Il s’arrêta, dans son anxiété de recevoir une réponse, et reprit aussitôt :

— Ma bien chère Emma, quel que soit le résultat de cette conversation, vous resterez toujours mon Emma bien-aimée. Répondez-moi : dites non, si cela doit être non.

La surprise empêchait Emma de parler.

— Vous vous taisez, dit-il avec animation, vous gardez le silence ! Pour le moment, je n’en demande pas davantage.
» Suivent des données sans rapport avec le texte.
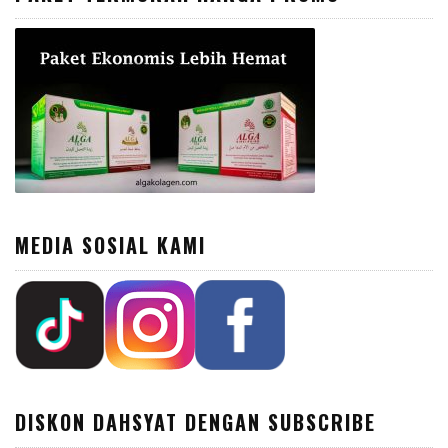
MEDIA SOSIAL KAMI
DISKON DAHSYAT DENGAN SUBSCRIBE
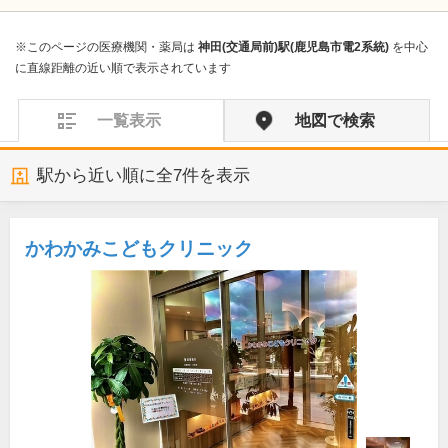
※このページの医療機関・薬局は
神田(交通局前)駅(鹿児島市電2系統)
を中心
に直線距離の近い順で表示されています
一覧表示
地図で検索
駅から近い順に全
7
件を表示
かわかみこどもクリニック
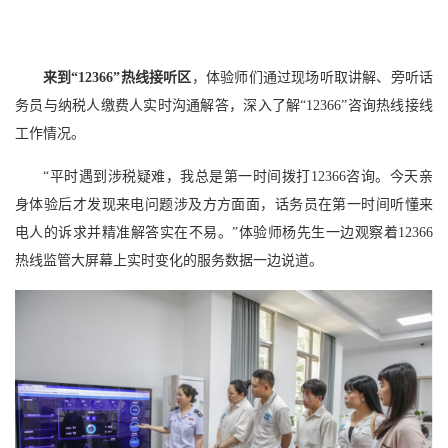
来到“12366”热线接听区
，体验师们通过现场听取讲解、旁听话
务员与纳税人缴费人实时沟通解答，深入了解“12366”咨询热线接线
工作情况。
“平时遇到涉税疑难，我总是第一时间拨打12366咨询。今天亲
身体验后才发现来电问题涉及方方面面，话务员在第一时间听懂来
电人的诉求并精准解答实在不易。”体验师杨先生一边观察着12366
热线监管大屏幕上实时变化的服务数据一边说道。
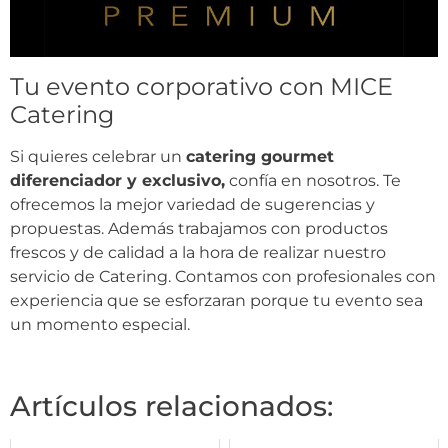
Tu evento corporativo con MICE
Catering
Si quieres celebrar un
catering gourmet
diferenciador y exclusivo,
confía en nosotros. Te
ofrecemos la mejor variedad de sugerencias y
propuestas. Además trabajamos con productos
frescos y de calidad a la hora de realizar nuestro
servicio de Catering. Contamos con profesionales con
experiencia que se esforzaran porque tu evento sea
un momento especial.
Artículos relacionados:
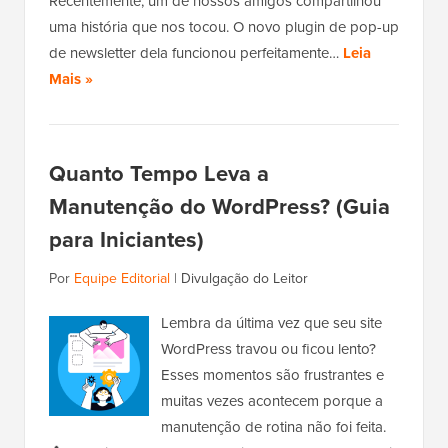
Recentemente, um de nossos amigos compartilhou
uma história que nos tocou. O novo plugin de pop-up
de newsletter dela funcionou perfeitamente…
Leia
Mais »
Quanto Tempo Leva a
Manutenção do WordPress? (Guia
para Iniciantes)
Por
Equipe Editorial
|
Divulgação do Leitor
Lembra da última vez que seu site
WordPress travou ou ficou lento?
Esses momentos são frustrantes e
muitas vezes acontecem porque a
manutenção de rotina não foi feita.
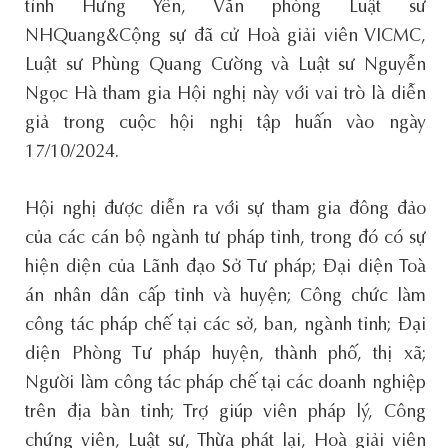
tỉnh Hưng Yên, Văn phòng Luật sư
NHQuang&Cộng sự đã cử Hoà giải viên VICMC,
Luật sư Phùng Quang Cường và Luật sư Nguyễn
Ngọc Hà tham gia Hội nghị này với vai trò là diễn
giả trong cuộc hội nghị tập huấn vào ngày
17/10/2024.
Hội nghị được diễn ra với sự tham gia đông đảo
của các cán bộ ngành tư pháp tỉnh, trong đó có sự
hiện diện của Lãnh đạo Sở Tư pháp; Đại diện Toà
án nhân dân cấp tỉnh và huyện; Công chức làm
công tác pháp chế tại các sở, ban, ngành tỉnh; Đại
diện Phòng Tư pháp huyện, thành phố, thị xã;
Người làm công tác pháp chế tại các doanh nghiệp
trên địa bàn tỉnh; Trợ giúp viên pháp lý, Công
chứng viên, Luật sư, Thừa phát lại, Hoà giải viên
Emma était sur le point de succomber à l’émotion. La crainte de s’éveiller d’un rêve aussi délicieux dominait encore en elle. Il continua :

— Je ne sais pas faire de discours, Emma, dit-il ; si je vous aimais moins peut-être pourrais-je parler plus. Mais vous me connaissez : vous n’avez jamais entendu de moi que la vérité ; je vous ai souvent fait des reproches et vous m’avez écouté avec patience. Supportez encore une fois, ma chère Emma, l’expression de la vérité. J’ai toujours été un amoureux bien froid, mais vous m’avez compris, j’espère. Je ne demande maintenant qu’à entendre de nouveau votre voix.
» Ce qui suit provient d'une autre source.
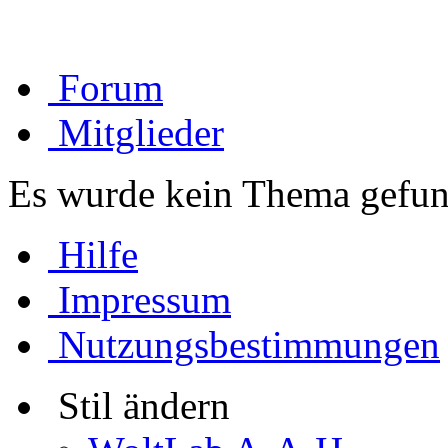
Forum
Mitglieder
Es wurde kein Thema gefun
Hilfe
Impressum
Nutzungsbestimmungen
Stil ändern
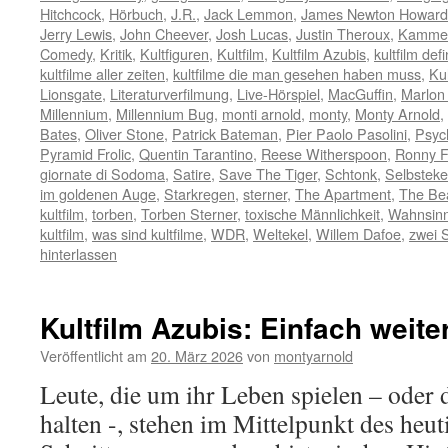
Hitchcock
,
Hörbuch
,
J.R.
,
Jack Lemmon
,
James Newton Howard
Jerry Lewis
,
John Cheever
,
Josh Lucas
,
Justin Theroux
,
Kammer
Comedy
,
Kritik
,
Kultfiguren
,
Kultfilm
,
Kultfilm Azubis
,
kultfilm defi
kultfilme aller zeiten
,
kultfilme die man gesehen haben muss
,
Ku
Lionsgate
,
Literaturverfilmung
,
Live-Hörspiel
,
MacGuffin
,
Marlon
Millennium
,
Millennium Bug
,
monti arnold
,
monty
,
Monty Arnold
,
Bates
,
Oliver Stone
,
Patrick Bateman
,
Pier Paolo Pasolini
,
Psyc
Pyramid Frolic
,
Quentin Tarantino
,
Reese Witherspoon
,
Ronny F
giornate di Sodoma
,
Satire
,
Save The Tiger
,
Schtonk
,
Selbsteke
im goldenen Auge
,
Starkregen
,
sterner
,
The Apartment
,
The Be
kultfilm
,
torben
,
Torben Sterner
,
toxische Männlichkeit
,
Wahnsin
kultfilm
,
was sind kultfilme
,
WDR
,
Weltekel
,
Willem Dafoe
,
zwei 
hinterlassen
Kultfilm Azubis: Einfach weite
Veröffentlicht am
20. März 2026
von
montyarnold
Leute, die um ihr Leben spielen – oder 
halten -, stehen im Mittelpunkt des heut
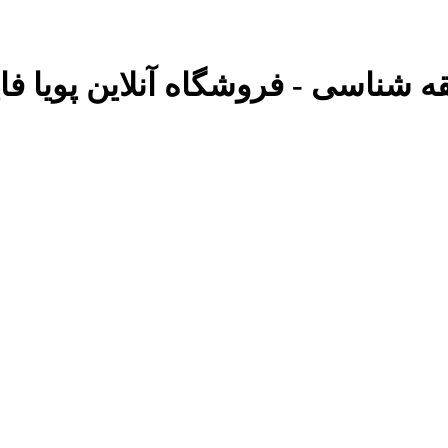
تیقه شناسی - فروشگاه آنلاین پویا فا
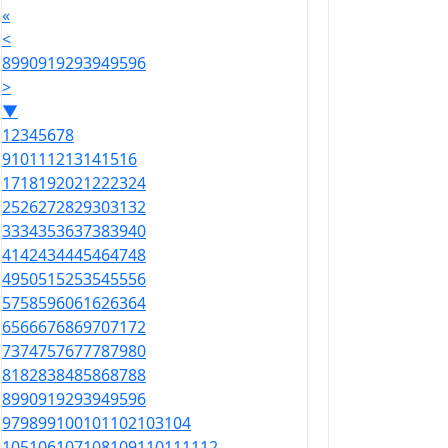
«
<
89
90
91
92
93
94
95
96
>
▼
1
2
3
4
5
6
7
8
9
10
11
12
13
14
15
16
17
18
19
20
21
22
23
24
25
26
27
28
29
30
31
32
33
34
35
36
37
38
39
40
41
42
43
44
45
46
47
48
49
50
51
52
53
54
55
56
57
58
59
60
61
62
63
64
65
66
67
68
69
70
71
72
73
74
75
76
77
78
79
80
81
82
83
84
85
86
87
88
89
90
91
92
93
94
95
96
97
98
99
100
101
102
103
104
105
106
107
108
109
110
111
112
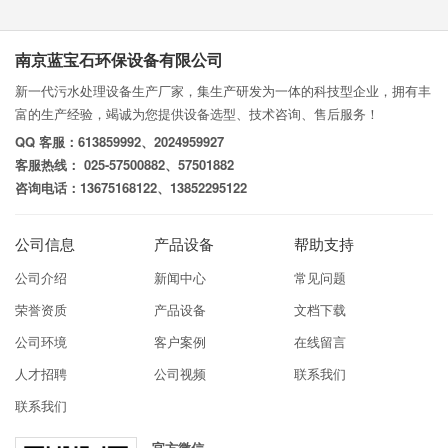
南京蓝宝石环保设备有限公司
新一代污水处理设备生产厂家，集生产研发为一体的科技型企业，拥有丰
富的生产经验，竭诚为您提供设备选型、技术咨询、售后服务！
QQ 客服：613859992、2024959927
客服热线： 025-57500882、57501882
咨询电话：13675168122、13852295122
公司信息
产品设备
帮助支持
公司介绍
新闻中心
常见问题
荣誉资质
产品设备
文档下载
公司环境
客户案例
在线留言
人才招聘
公司视频
联系我们
联系我们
Pendant qu’il parlait, Emma eut la révélation de la réalité : les espérances d’Henriette n’avaient aucune base ; Henriette n’était rien et elle-même était tout pour M. Knightley. Bien heureusement le secret d’Henriette ne lui était pas échappé et elle était bien résolue à ce qu’il restât toujours ignoré. C’était le seul service qu’elle pût rendre désormais à sa pauvre amie. Emma avait maintenant retrouvé son sang-froid. Elle leva les yeux vers son compagnon et parla enfin à son tour. Que dit-elle ? Bien entendu, exactement ce qu’il fallait dire. Dans ces circonstances une femme trouve toujours la réponse appropriée ; elle lui laissa entendre qu’il n’y avait aucune raison de désespérer, bien au contraire.